Kimberley yakin Yasir akan menolaknya, jadi Kimberley sudah siap siap untuk pergi meninggalkan Rose dan Jevaro, tidak sengaja matanya bertemu dengan mata Jevaro, baru kali ini Jevaro memandangnya dengan sorot mata tajam, seolah memohon padanya agar ikut bergabung dengannya saja.


"Okay kita gabung " sahut Yasir singkat.


"Ini kesempatan aku untuk menunjukkan pada cowok tak tahu diri itu, siapa pemilik sah Kimberley, dan tidak ada yang boleh mendekatinya bahkan berpikir untuk dapat memiliki Kimberley selain aku."


batin Yasir.


Semua kaget mendengar keputusan Yasir, terutama Kimberley.
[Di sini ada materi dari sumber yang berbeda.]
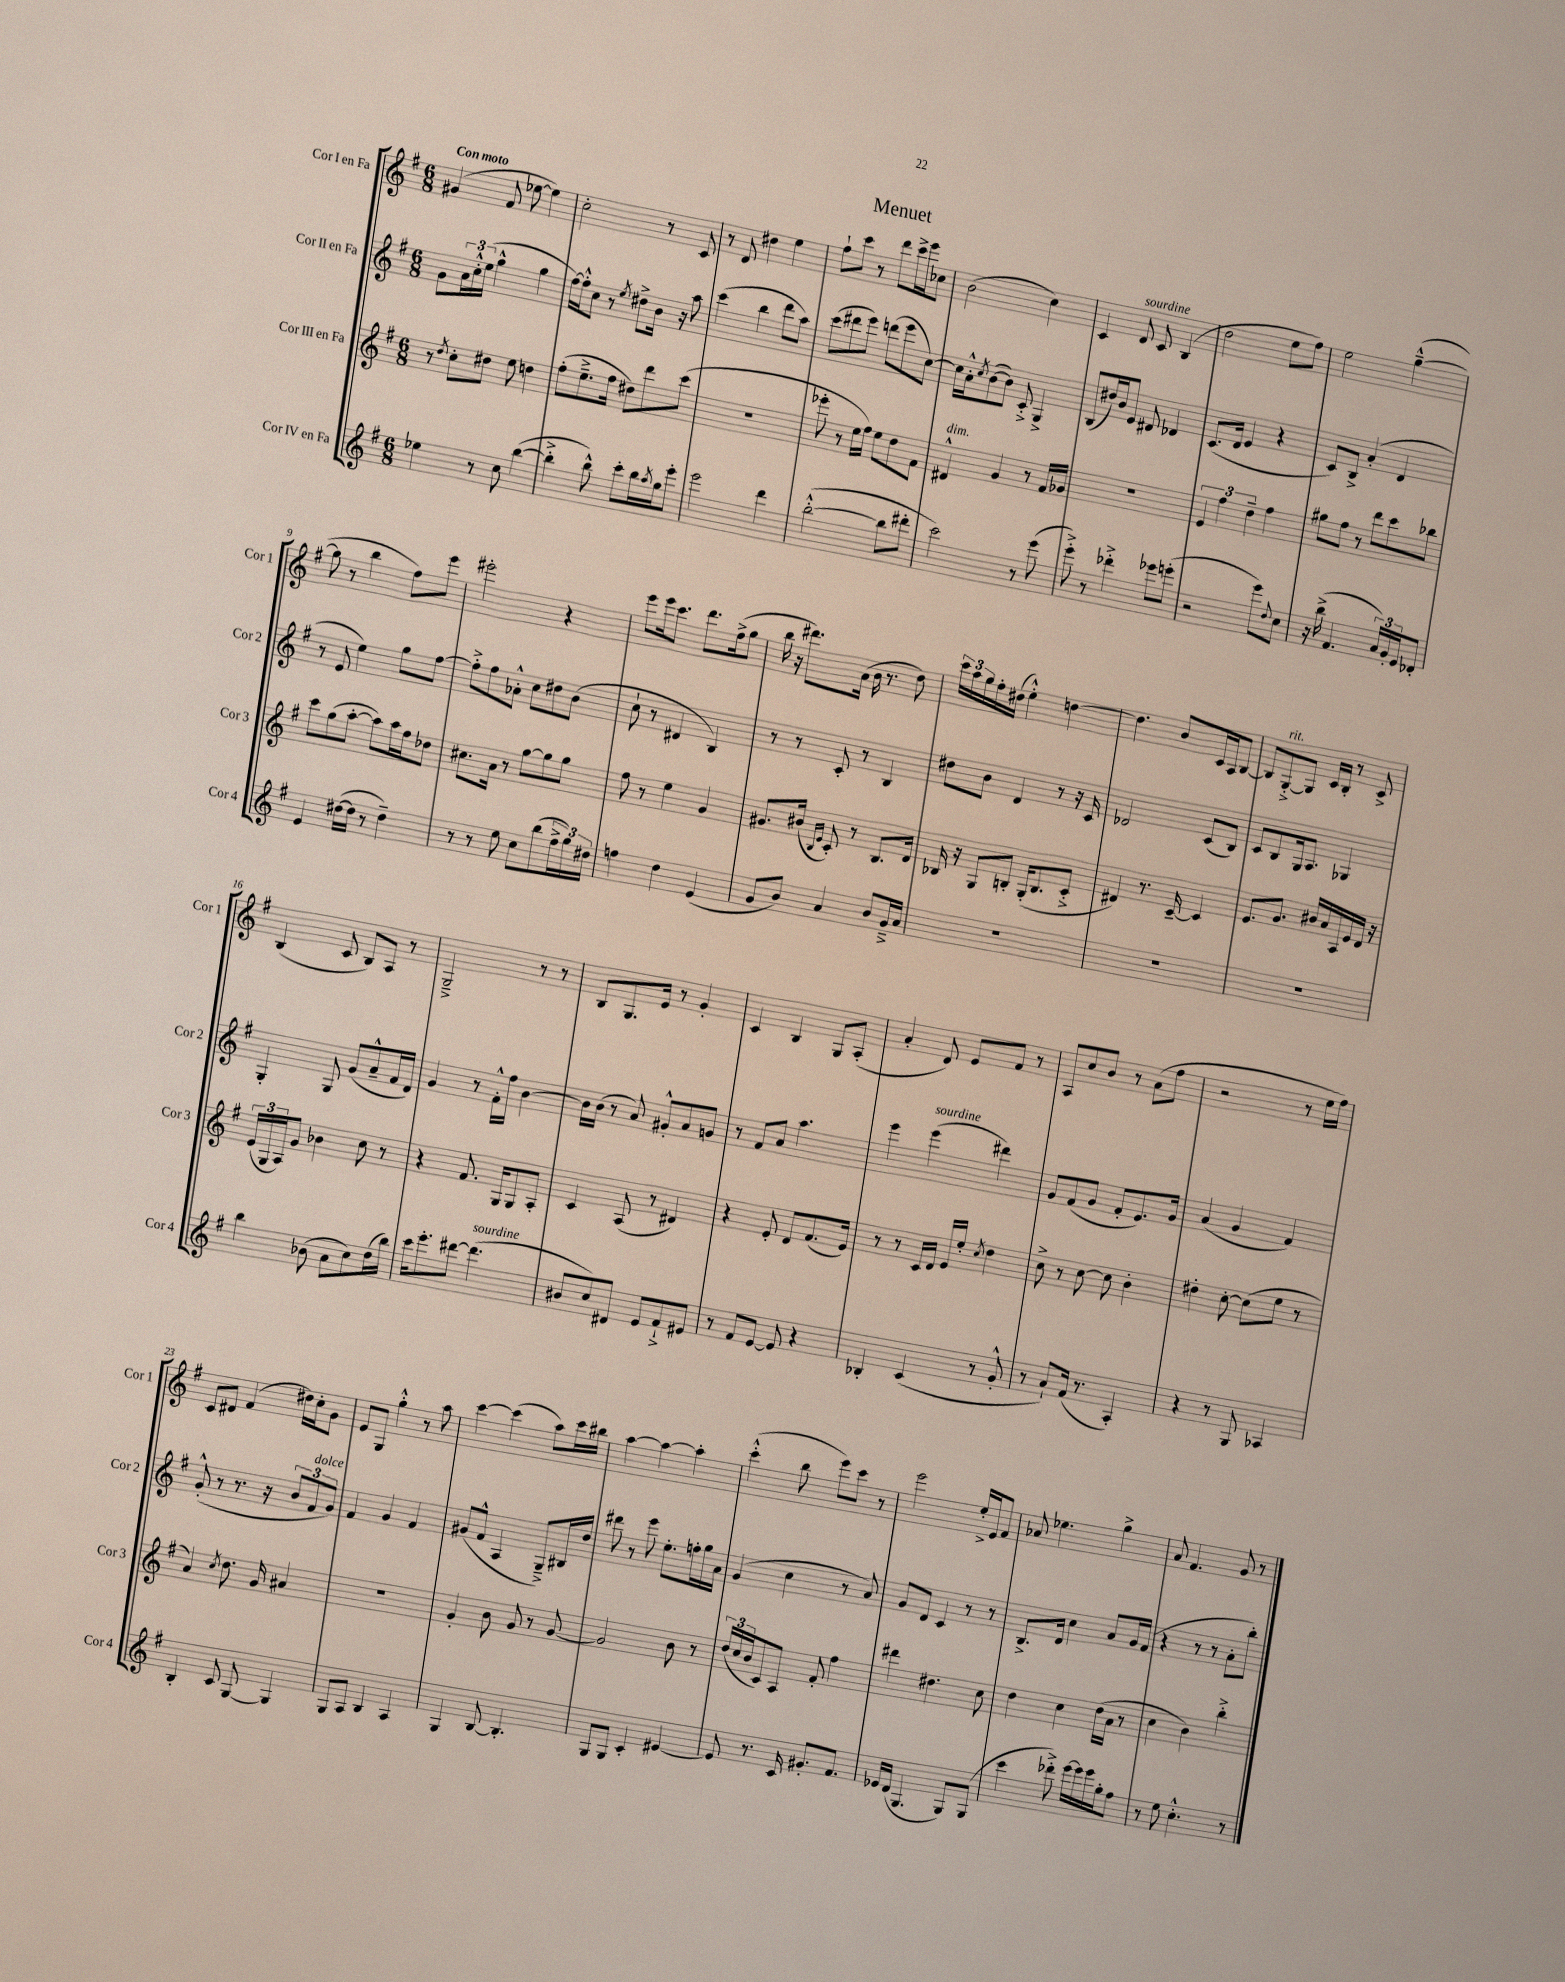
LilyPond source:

"Kamu bercanda kan " lirih Kimberley berbicara pada Yasir.


"Kim, bukankah Rose adalah sahabat baik kamu, kita harus menghargai undangannya, aku pikir tidak ada salahnya juga bila kita bergabung, toh kita juga akan ke sana kan?" jelas Yasir sok bijak.


"Baiklah kalau begitu, kita berangkat sekarang, makasih ya Yasir akhirnya kamu mau bergabung dengan kami" ucap Rose.


"Dengan begini aku bisa menjaga Kimberley dari bocah tengil seperti mu dan menyelidiki tentang apa yang kulihat tadi malam serta mendekatkan Kimberley pada Jevaro, bagaimana pun juga Kimberley lebih cocok bersanding dengan Jevaro, laki laki mapan pengusaha muda baik hati sopan dan menghargai wanita dan itu yang paling penting," pikir Rose sambil senyum tipis puas dengan rencana nya untuk melindungi Kimberley.


"No problem Rose, let's go " seru Yasir sambil menggandeng tangan Kimberley berjalan menuju parkir mobil, dan sesekali nampak Yasir mencium dan mengusap kepala Kimberley dan memeluknya.


"Yuk Jevaro," ajak Rose sambil melangkah keluar ruangan dan mengunci ruangan kerjanya terlebih dahulu, dan menuju ke tempat parkir, menyusul Kimberley dan Yasir yang telah meninggalkan mereka.


Jevaro hanya mengangguk dan mencoba tersenyum. walau hatinya sedang tidak ingin tersenyum, lalu mempersilakan Rose berjalan terlebih dahulu, dan kemudian mengikuti Rose.


Perasaan Jevaro bercampur aduk antara bahagia dan sedih, bahagia karena Kimberley akhirnya bergabung juga tapi sedih karena ada perasaan sakit yang sedikit mulai merayap menyelimuti hatinya, melihat Kimberley bersama kekasihnya.


Terlihat sekali Jevaro berusaha keras untuk menutupi perasaan sebenarnya saat ini.


Kemudian berangkat lah mereka menuju Cafe Cinamon. Jevaro bersama Rose dan Yasir bersama Kimberley.